PROBLEM: Every line of the following records that includes "Condiciones" should be copied.

_ _ _ _

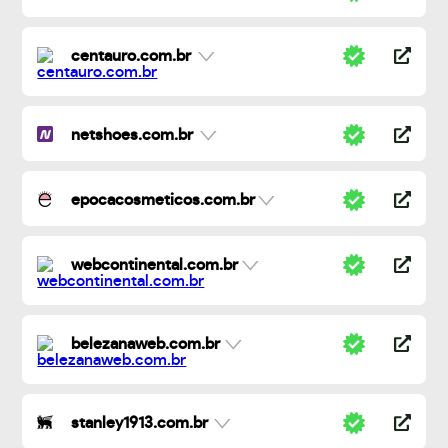
centauro.com.br
netshoes.com.br
epocacosmeticos.com.br
webcontinental.com.br
belezanaweb.com.br
stanley1913.com.br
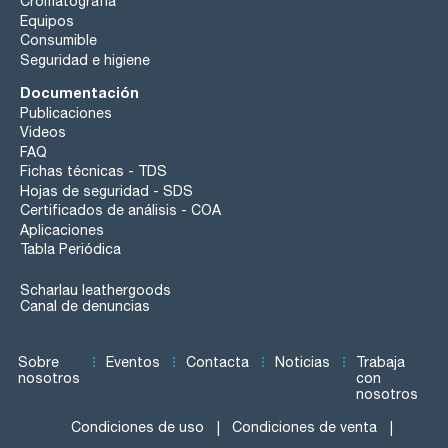
Cromatografía
Equipos
Consumible
Seguridad e higiene
Documentación
Publicaciones
Videos
FAQ
Fichas técnicas - TDS
Hojas de seguridad - SDS
Certificados de análisis - COA
Aplicaciones
Tabla Periódica
Scharlau leathergoods
Canal de denuncias
Sobre
Eventos
Contacta
Noticias
Trabaja
nosotros
con
nosotros
Condiciones de uso
Condiciones de venta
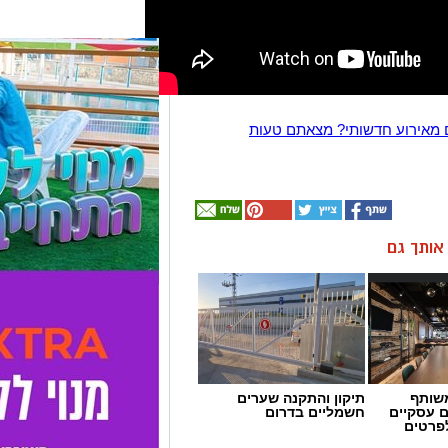
 מאירוע חדשותי? מצאתם טעות
ן אותך גם
שותף
תיקון והתקנה שערים
ם עסקיים
חשמליים בדרום
לפרטים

_ _ _ _

WRITTEN ANSWER:
Condiciones de uso
Condiciones de venta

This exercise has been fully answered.